* **Exercise brief**
Reproduce the listing from the line with "Conventions: OpenCV camera" up to and including the line with "-0.154738, 0.985178, 0.072874]]", replacing "forward" with "ahead" and leaving everything else unchanged. Omit the pictures from your answer.

* **Record set**

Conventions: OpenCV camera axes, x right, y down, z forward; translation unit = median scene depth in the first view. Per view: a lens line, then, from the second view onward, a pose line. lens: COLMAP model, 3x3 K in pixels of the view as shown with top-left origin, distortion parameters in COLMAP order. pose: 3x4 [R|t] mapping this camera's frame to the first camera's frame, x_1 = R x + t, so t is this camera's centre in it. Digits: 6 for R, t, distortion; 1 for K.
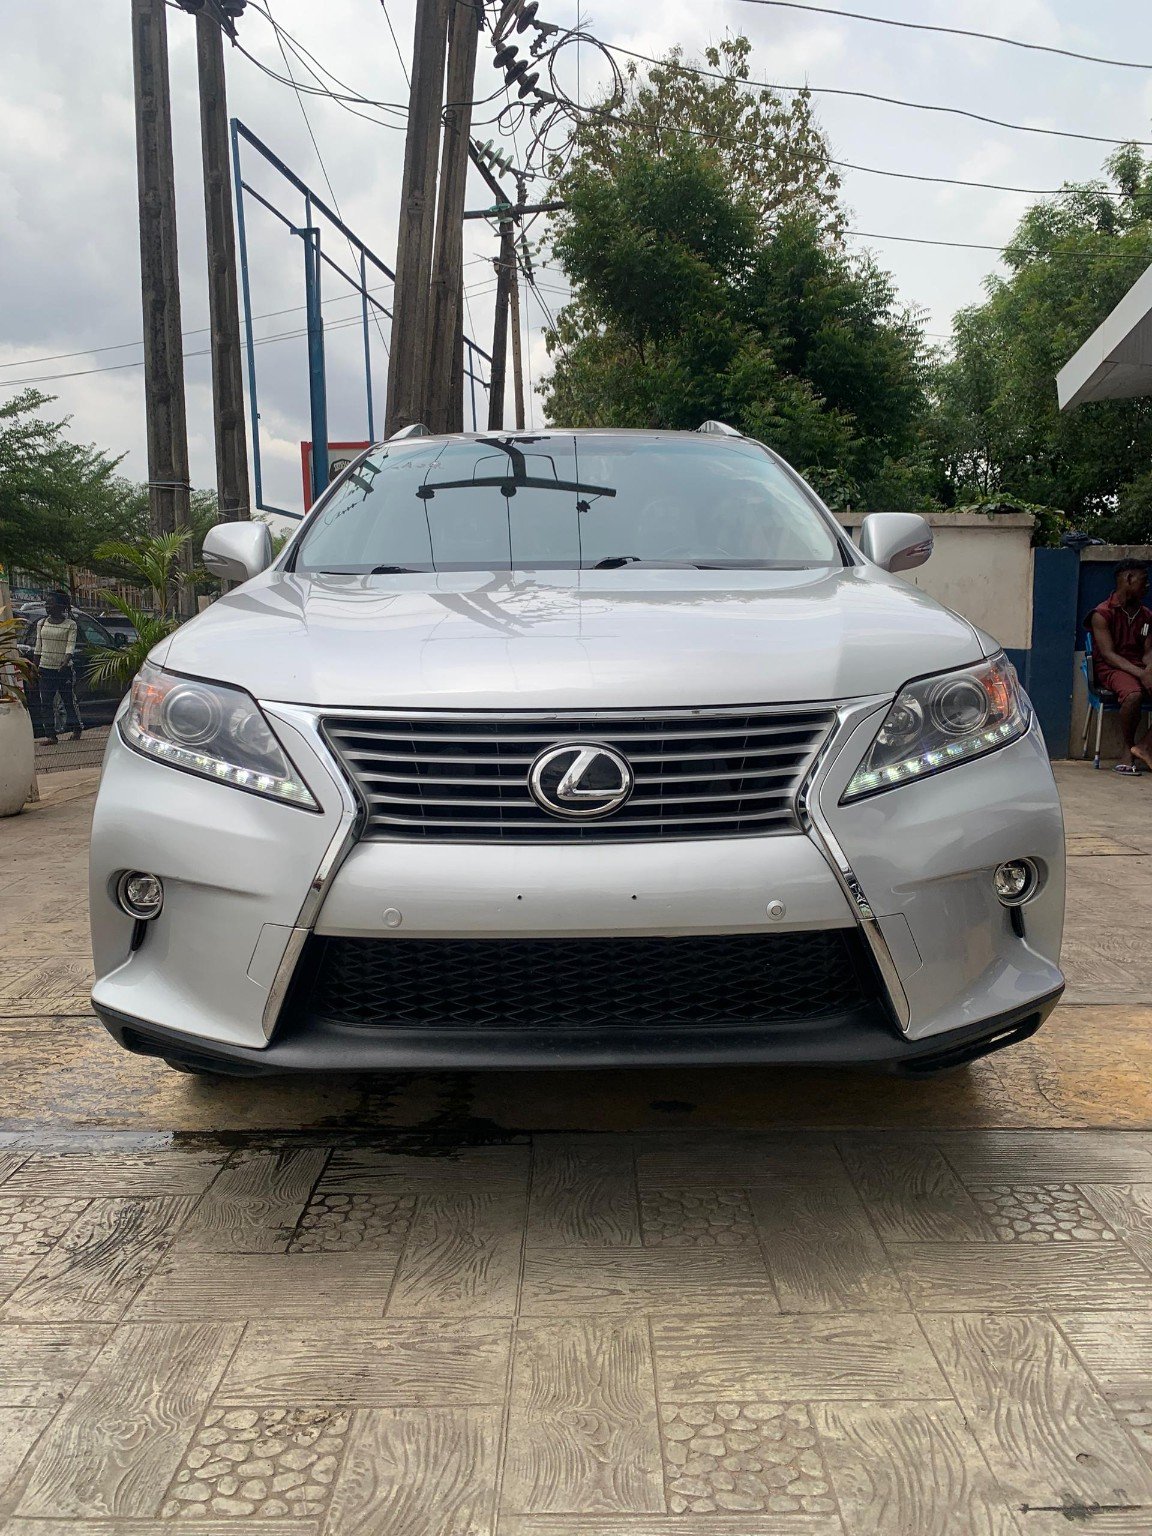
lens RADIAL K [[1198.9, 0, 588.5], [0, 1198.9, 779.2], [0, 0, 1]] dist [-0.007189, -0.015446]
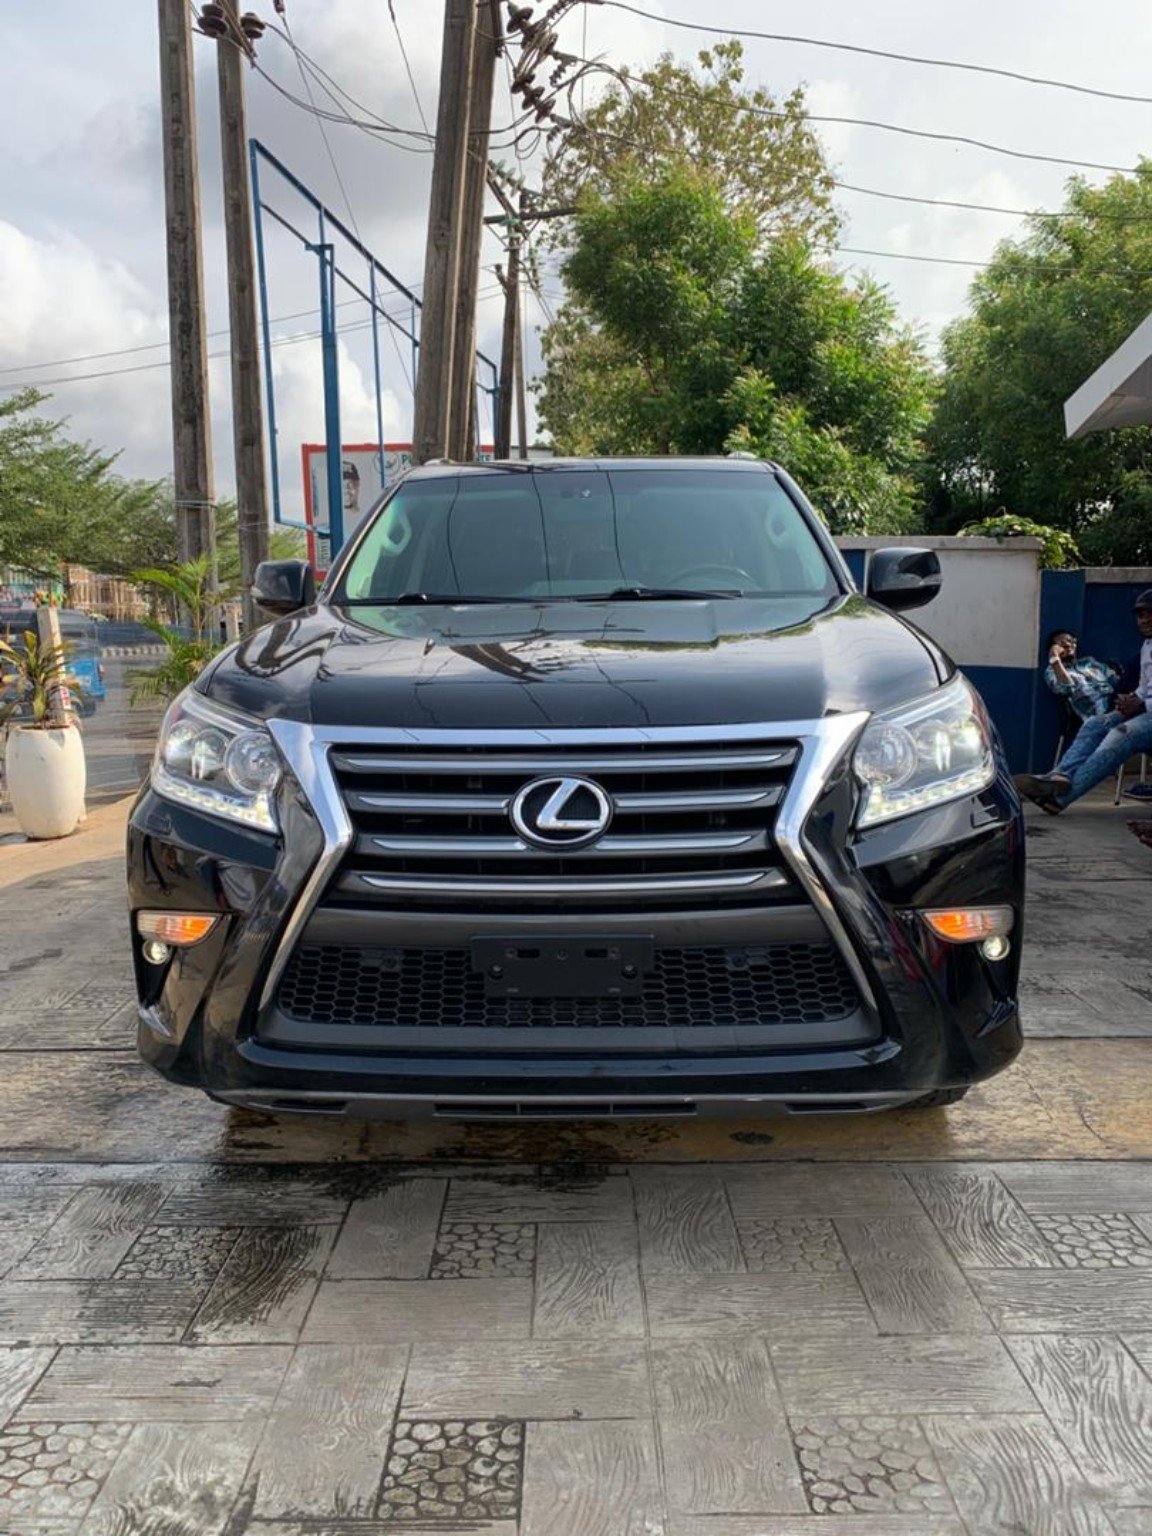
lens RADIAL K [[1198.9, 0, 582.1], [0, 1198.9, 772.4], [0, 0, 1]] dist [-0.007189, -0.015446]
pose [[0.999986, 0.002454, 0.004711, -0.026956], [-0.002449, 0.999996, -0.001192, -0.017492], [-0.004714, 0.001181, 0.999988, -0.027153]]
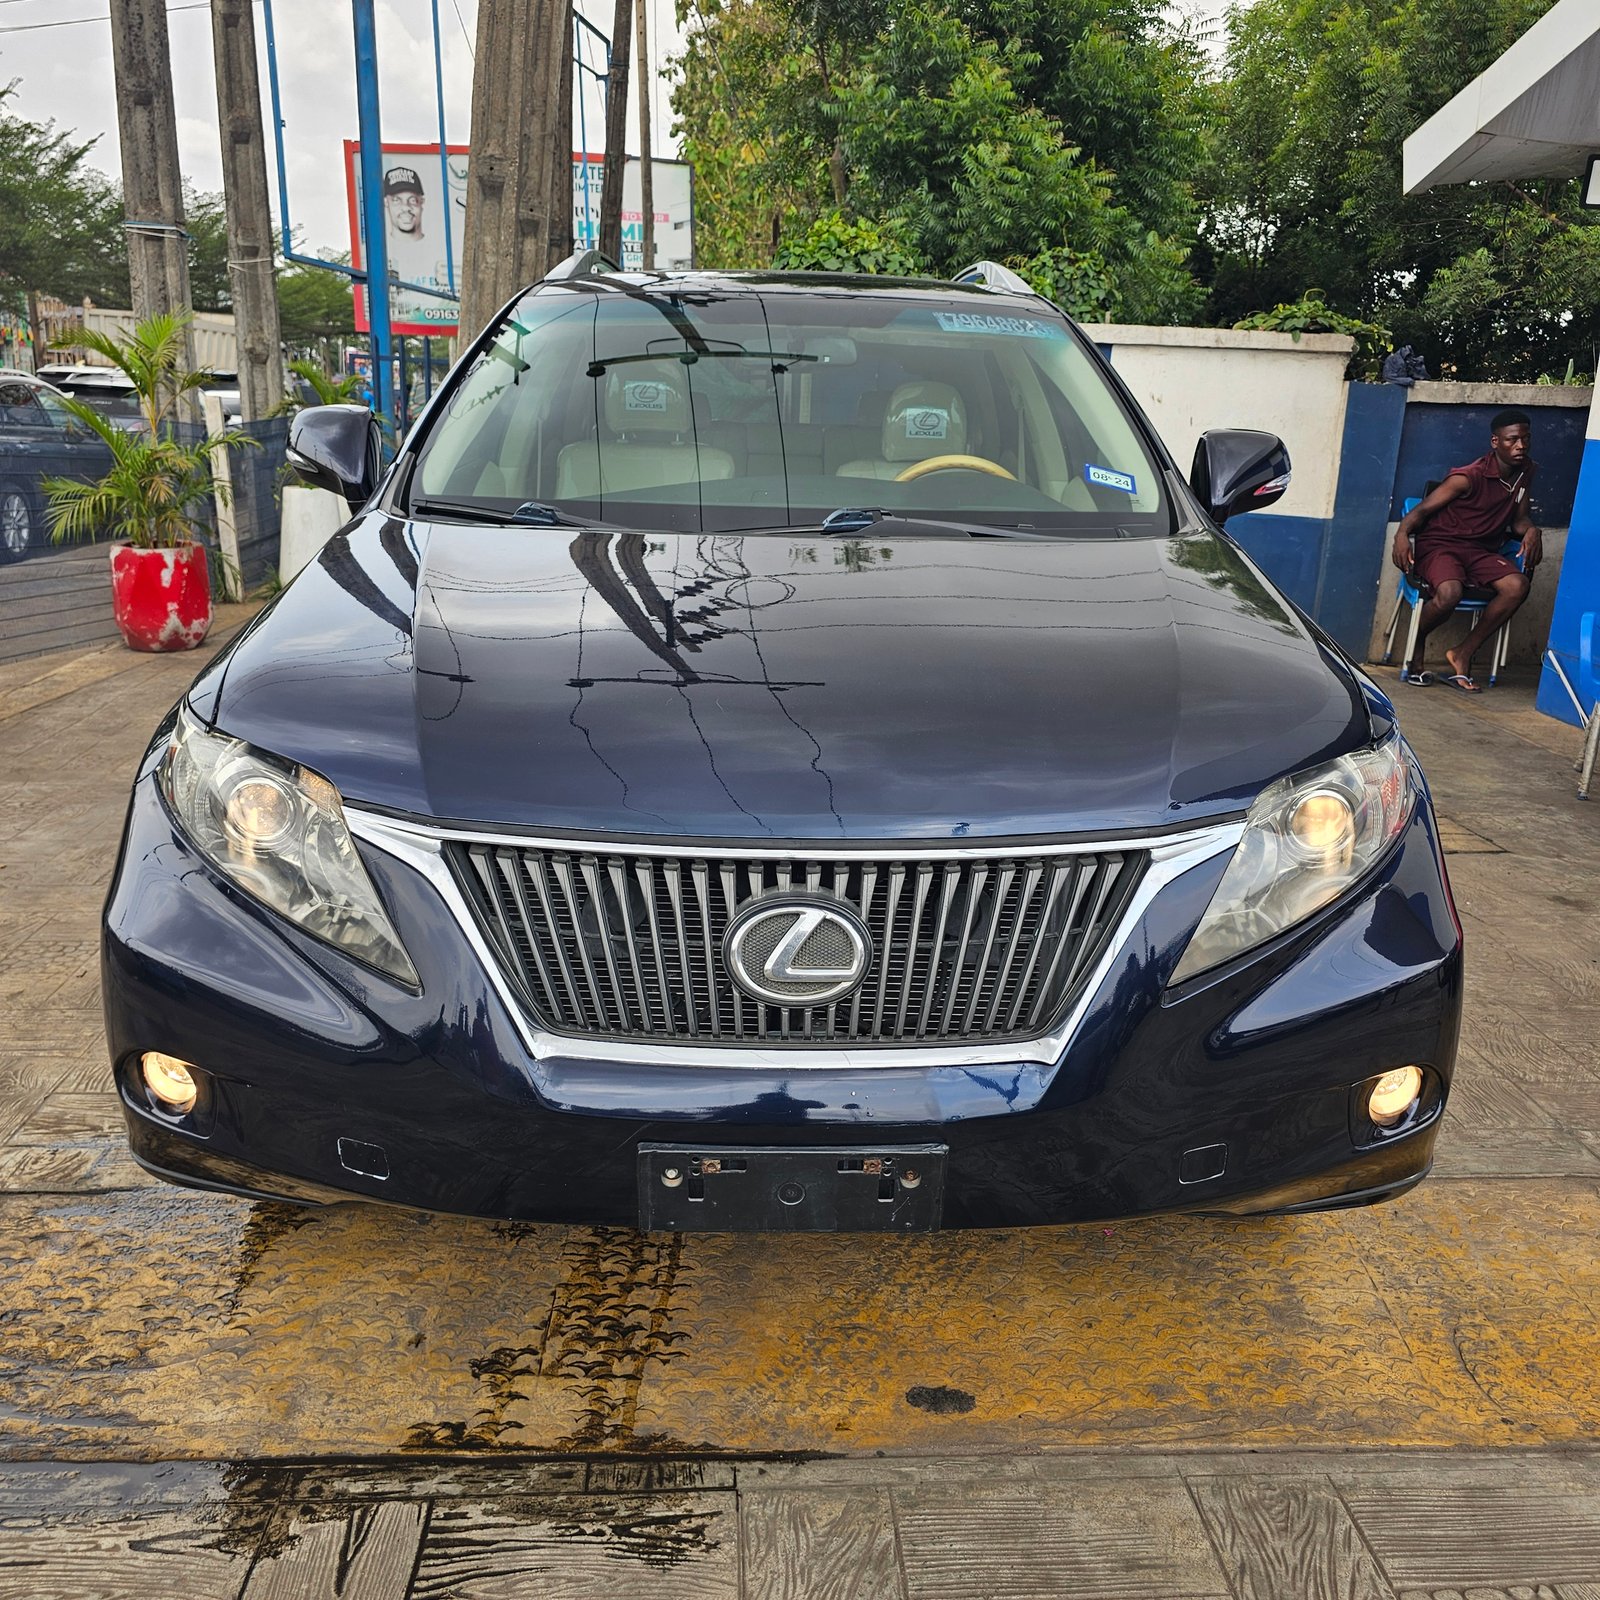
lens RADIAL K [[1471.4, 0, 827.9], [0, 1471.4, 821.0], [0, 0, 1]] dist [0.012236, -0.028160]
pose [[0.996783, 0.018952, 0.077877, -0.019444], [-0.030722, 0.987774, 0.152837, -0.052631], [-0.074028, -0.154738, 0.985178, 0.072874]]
---
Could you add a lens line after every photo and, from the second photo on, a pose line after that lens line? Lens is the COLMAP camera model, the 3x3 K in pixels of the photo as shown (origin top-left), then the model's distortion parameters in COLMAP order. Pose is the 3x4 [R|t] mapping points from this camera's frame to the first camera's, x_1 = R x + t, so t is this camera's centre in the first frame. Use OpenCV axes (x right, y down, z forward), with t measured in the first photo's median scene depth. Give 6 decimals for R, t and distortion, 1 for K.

* **Exercise solution**
Conventions: OpenCV camera axes, x right, y down, z ahead; translation unit = median scene depth in the first view. Per view: a lens line, then, from the second view onward, a pose line. lens: COLMAP model, 3x3 K in pixels of the view as shown with top-left origin, distortion parameters in COLMAP order. pose: 3x4 [R|t] mapping this camera's frame to the first camera's frame, x_1 = R x + t, so t is this camera's centre in it. Digits: 6 for R, t, distortion; 1 for K.
lens RADIAL K [[1198.9, 0, 588.5], [0, 1198.9, 779.2], [0, 0, 1]] dist [-0.007189, -0.015446]
lens RADIAL K [[1198.9, 0, 582.1], [0, 1198.9, 772.4], [0, 0, 1]] dist [-0.007189, -0.015446]
pose [[0.999986, 0.002454, 0.004711, -0.026956], [-0.002449, 0.999996, -0.001192, -0.017492], [-0.004714, 0.001181, 0.999988, -0.027153]]
lens RADIAL K [[1471.4, 0, 827.9], [0, 1471.4, 821.0], [0, 0, 1]] dist [0.012236, -0.028160]
pose [[0.996783, 0.018952, 0.077877, -0.019444], [-0.030722, 0.987774, 0.152837, -0.052631], [-0.074028, -0.154738, 0.985178, 0.072874]]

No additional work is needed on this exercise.